| TASK OBJECTIVE |
Drop every picture, then print the rest of the listing exactly as given.

── DATASET ENTRIES ──

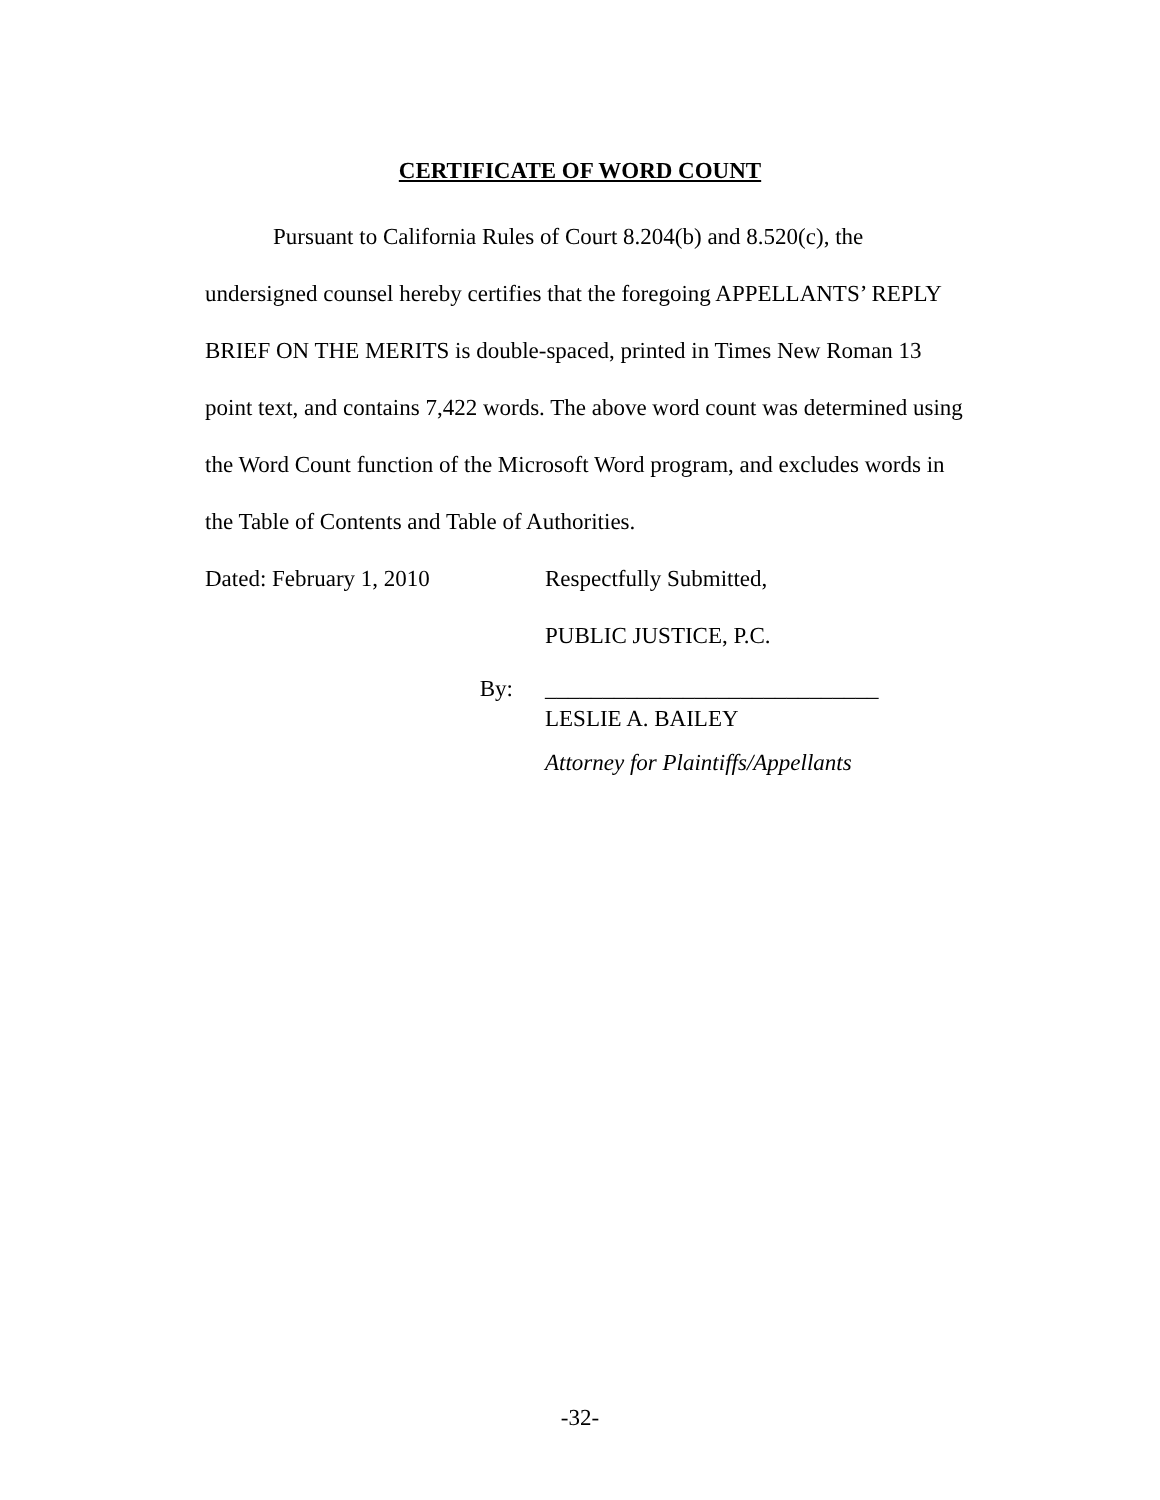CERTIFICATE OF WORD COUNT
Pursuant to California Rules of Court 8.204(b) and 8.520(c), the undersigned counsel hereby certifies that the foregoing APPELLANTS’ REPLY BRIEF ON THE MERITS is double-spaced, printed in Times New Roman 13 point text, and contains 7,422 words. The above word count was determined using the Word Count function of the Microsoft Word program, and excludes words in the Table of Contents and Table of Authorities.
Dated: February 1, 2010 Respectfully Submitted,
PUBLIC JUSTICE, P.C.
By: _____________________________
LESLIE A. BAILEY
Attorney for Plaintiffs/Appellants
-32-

───

| SOLUTION FOR THIS EXERCISE |
CERTIFICATE OF WORD COUNT
Pursuant to California Rules of Court 8.204(b) and 8.520(c), the undersigned counsel hereby certifies that the foregoing APPELLANTS’ REPLY BRIEF ON THE MERITS is double-spaced, printed in Times New Roman 13 point text, and contains 7,422 words. The above word count was determined using the Word Count function of the Microsoft Word program, and excludes words in the Table of Contents and Table of Authorities.
Dated: February 1, 2010 Respectfully Submitted,
PUBLIC JUSTICE, P.C.
By: _____________________________
LESLIE A. BAILEY
Attorney for Plaintiffs/Appellants
-32-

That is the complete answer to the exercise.